The bill makes four key changes to the framework. Labor will remove the five-year cut-off date for weekly payments to injured workers in section 39. It will redefine "suitable employment" in part B of section 32A to make it necessary that a job actually exist and is in reasonable proximity to the injured worker. Labor will amend section 248 to rebalance the responsibility of the employer so as to not allow for termination of an injured worker after six months without offence. Finally, Labor will restore coverage for journey claims. As for the five‑year cut-off, nearly 4,500 workers with a long-term injury or disability have been thrown out of the safety net and made to fend for themselves by this Government. There is no sound basis for this and it is unconscionable. All of these workers have been tested and shown to be still suffering from injury, and are unable to find suitable work. I defy any member of this Government to stand here and record in Hansard their belief that this is fair or just. When it comes to finding suitable employment, the deck is stacked against the injured worker.
I record in Hansard the story of Brenda, whose name I have changed to protect her identity. She came to see me in my office about a workplace injury sustained in her role as a surveyor.

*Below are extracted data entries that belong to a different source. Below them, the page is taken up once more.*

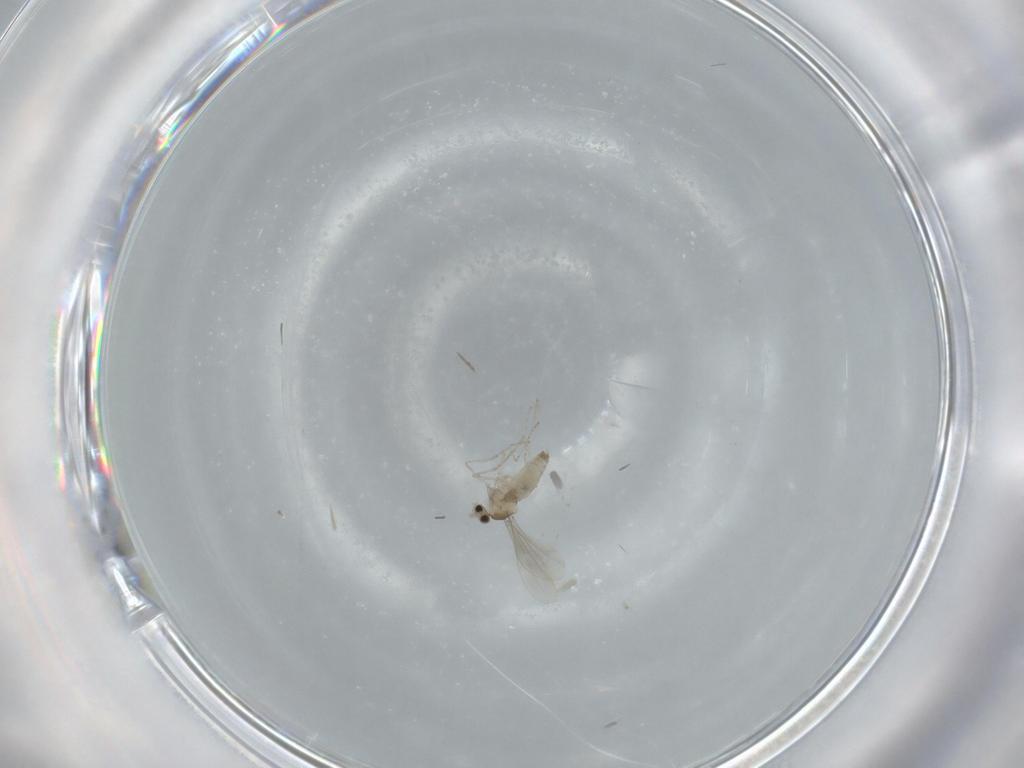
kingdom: Animalia
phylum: Arthropoda
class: Insecta
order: Diptera
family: Cecidomyiidae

One morning at work she suffered horrendous injuries when a truck became caught in power lines and brought down those powerlines, throwing her about 10 metres into the air. When she fell to the ground she was close to death. She broke all of the bones in her face and her tendon was torn off her wrist. As well as horrific physical injuries, she now has post-traumatic stress disorder. Her marriage has broken down as a result. The treatment following the accident was just awful. On the afternoon of the accident her employer came into the hospital and asked her to complete a report. Then she felt pressure to return to work, in spite of her injuries and a significant level of physical and psychological disability. She was told, "Because you can sit for three hours, you can work." Workers compensation? Not on your life!
Labor will restore some reasonable tests to the definition of "suitable". For example, the current legislation allows for the insurer to identify so-called suitable jobs that do not actually exist in the workforce market in the local area. This is another example of the jaw-dropping stupidity of the Liberal Government's 2012 reforms. An injured railway worker from Bell in my electorate of the Blue Mountains should not be told to take a new job in Penrith, some 80 kilometres away. We will strengthen the employers' obligation to the worker injured in the course of work under their care. Too often workers are being let go after six months because they fall into the too-hard basket.
Labor wants employers to have an enduring responsibility to their injured workers to encourage a meaningful and productive return to work. I have referred to journey claims, but I note that it is especially important that workers are covered for claims arising from motor vehicle accidents or public transport injuries where fatigue at work is a cause of an accident to or from work. With employers demanding more and more in overtime and the casualisation of so many industries, more and more workers find themselves on our roads at all hours of the night or day after long shifts. It is absolutely appropriate that the workers compensation framework provides support and care for workers injured on their way to or from work. I commend the bill to the House.